··· SUPPLIED TEXT ···

1. Claims 1-7, 15-26, 30-32, and new claims 33-34 have been considered. Claims 1,15, 
and 19 have been amended as per Applicants' request. New claims 33-34 have been added as 
per Applicants' request. 

Papers Submitted 

2. It is hereby acknowledged that the following papers have been received and placed of 
record in the file: RCE as received 21 April 2006; Extension of Time for Three Months we 
received 21 April 2006; Amendment as received 27 April 2006; and Amendment as received 21 
July 2006. 

Claim Rejections - 35 USC §103 

3. The following is a quotation of 35 U.S.C. 103(a) which forms the basis for all 
obviousness rejections set forth in this Office action: 

(a) A patent may not be obtained though the invention is not identically disclosed or described as set forth in 
section 102 of this title, if the differences between the subject matter sought to be patented and the prior art are 
such that the subject matter as a whole would have been obvious at the time the invention was made to a person 
having ordinary skill in the art to which said subject matter pertains. Patentability shall not be negatived by the 
manner in which the invention was made.

··· STORED ROWS ···

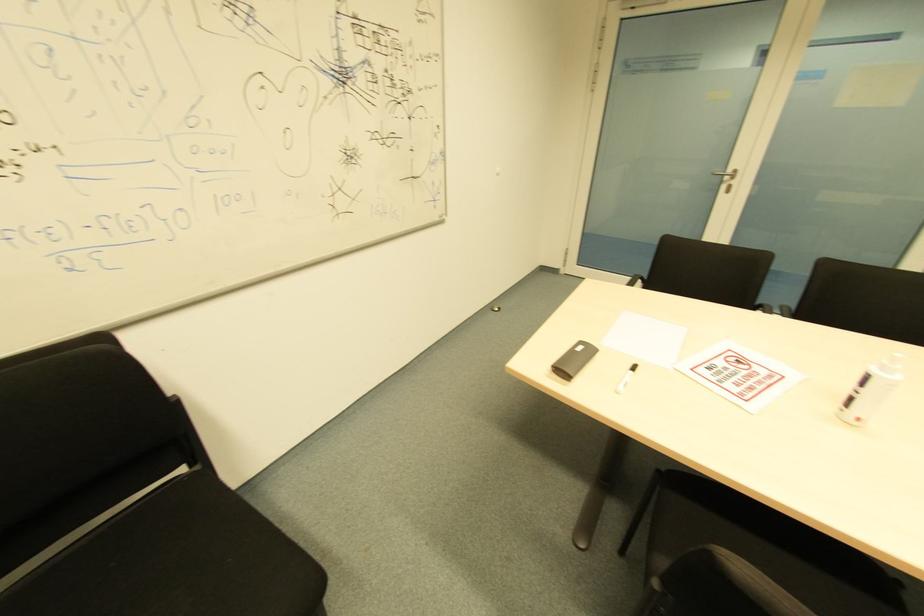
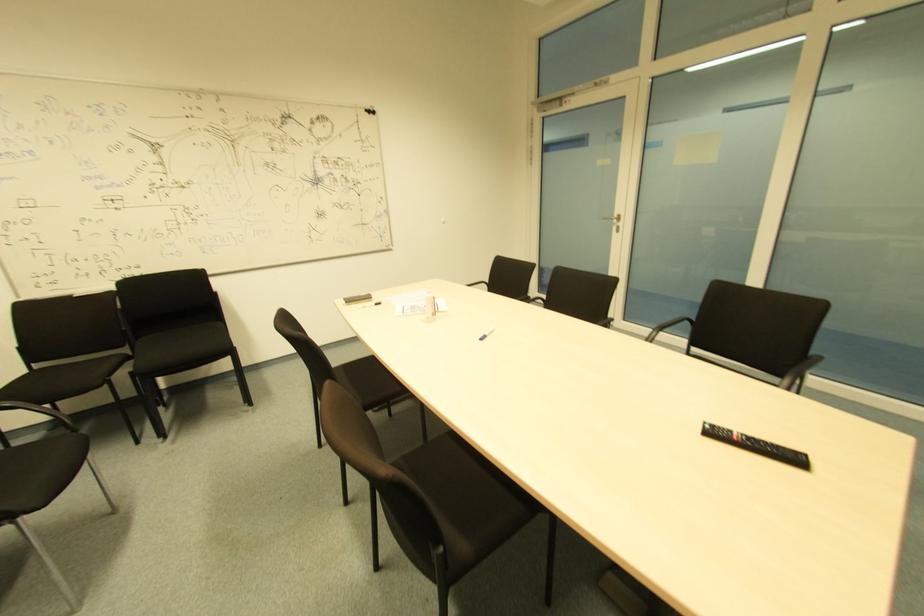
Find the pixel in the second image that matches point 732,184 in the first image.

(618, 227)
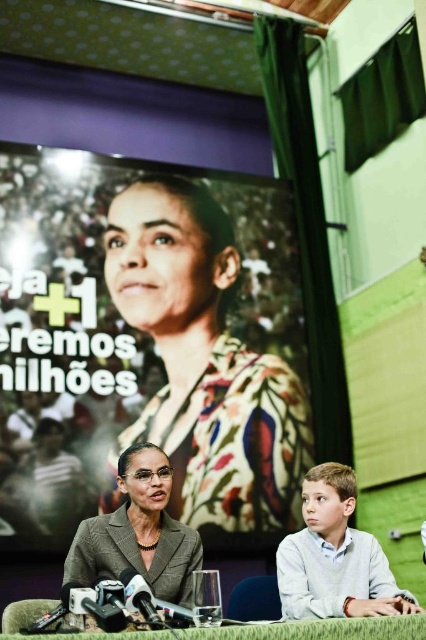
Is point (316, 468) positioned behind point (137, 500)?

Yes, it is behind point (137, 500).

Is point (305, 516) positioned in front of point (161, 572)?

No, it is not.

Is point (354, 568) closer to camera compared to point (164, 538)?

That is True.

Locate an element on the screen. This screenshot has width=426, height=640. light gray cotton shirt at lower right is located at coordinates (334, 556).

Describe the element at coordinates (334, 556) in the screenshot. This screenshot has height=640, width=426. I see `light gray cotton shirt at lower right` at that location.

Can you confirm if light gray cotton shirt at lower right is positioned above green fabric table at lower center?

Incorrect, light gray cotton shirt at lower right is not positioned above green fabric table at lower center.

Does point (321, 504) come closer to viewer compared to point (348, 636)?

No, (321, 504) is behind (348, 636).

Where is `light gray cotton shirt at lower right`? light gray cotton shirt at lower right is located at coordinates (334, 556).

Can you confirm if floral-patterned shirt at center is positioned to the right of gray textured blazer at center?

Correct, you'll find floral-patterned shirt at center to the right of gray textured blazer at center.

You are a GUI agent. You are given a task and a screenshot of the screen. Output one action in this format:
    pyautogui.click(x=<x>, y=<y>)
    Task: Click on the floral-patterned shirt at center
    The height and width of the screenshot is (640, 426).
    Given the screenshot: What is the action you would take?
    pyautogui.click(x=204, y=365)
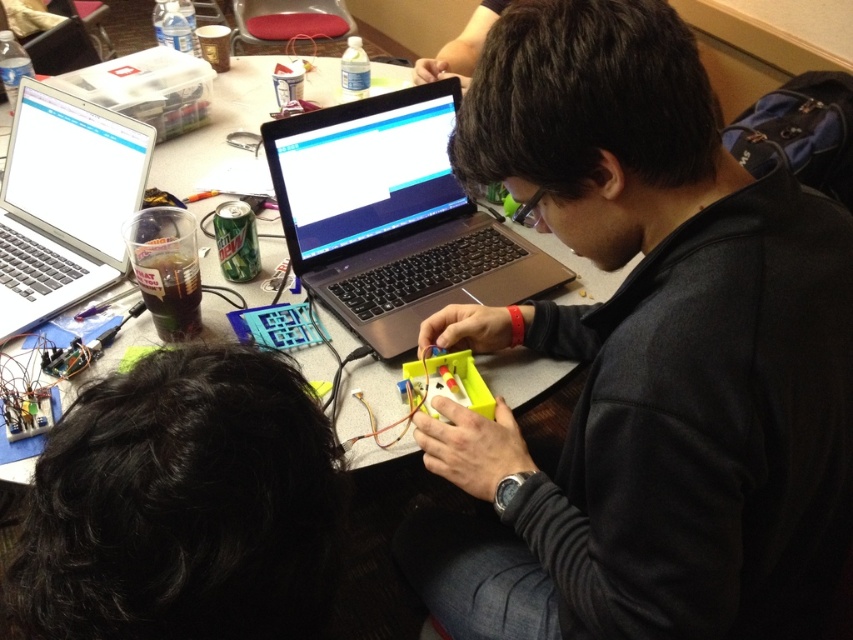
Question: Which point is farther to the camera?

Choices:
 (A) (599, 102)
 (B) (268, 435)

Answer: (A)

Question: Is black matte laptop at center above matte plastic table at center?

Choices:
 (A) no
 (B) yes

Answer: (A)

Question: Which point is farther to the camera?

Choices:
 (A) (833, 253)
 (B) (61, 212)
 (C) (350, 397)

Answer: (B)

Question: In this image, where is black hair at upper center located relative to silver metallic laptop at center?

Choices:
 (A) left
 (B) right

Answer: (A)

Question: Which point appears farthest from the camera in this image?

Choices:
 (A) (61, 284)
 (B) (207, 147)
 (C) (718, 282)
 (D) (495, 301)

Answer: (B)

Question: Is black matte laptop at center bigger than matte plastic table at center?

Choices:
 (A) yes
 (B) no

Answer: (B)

···

*REQUIRED WORK:*
**a)** List every paper that the office action excerpt says was received and placed of record in the file, with the date given for each.
**b)** Reproduce the office action excerpt word for word from "3. The following" to "invention was made.".

*OUTPUTS IN ORDER:*
**a)**
- RCE, received 21 April 2006
- Extension of Time for Three Months, received 21 April 2006
- Amendment, received 27 April 2006
- Amendment, received 21 July 2006

**b)**
3. The following is a quotation of 35 U.S.C. 103(a) which forms the basis for all 
obviousness rejections set forth in this Office action: 

(a) A patent may not be obtained though the invention is not identically disclosed or described as set forth in 
section 102 of this title, if the differences between the subject matter sought to be patented and the prior art are 
such that the subject matter as a whole would have been obvious at the time the invention was made to a person 
having ordinary skill in the art to which said subject matter pertains. Patentability shall not be negatived by the 
manner in which the invention was made.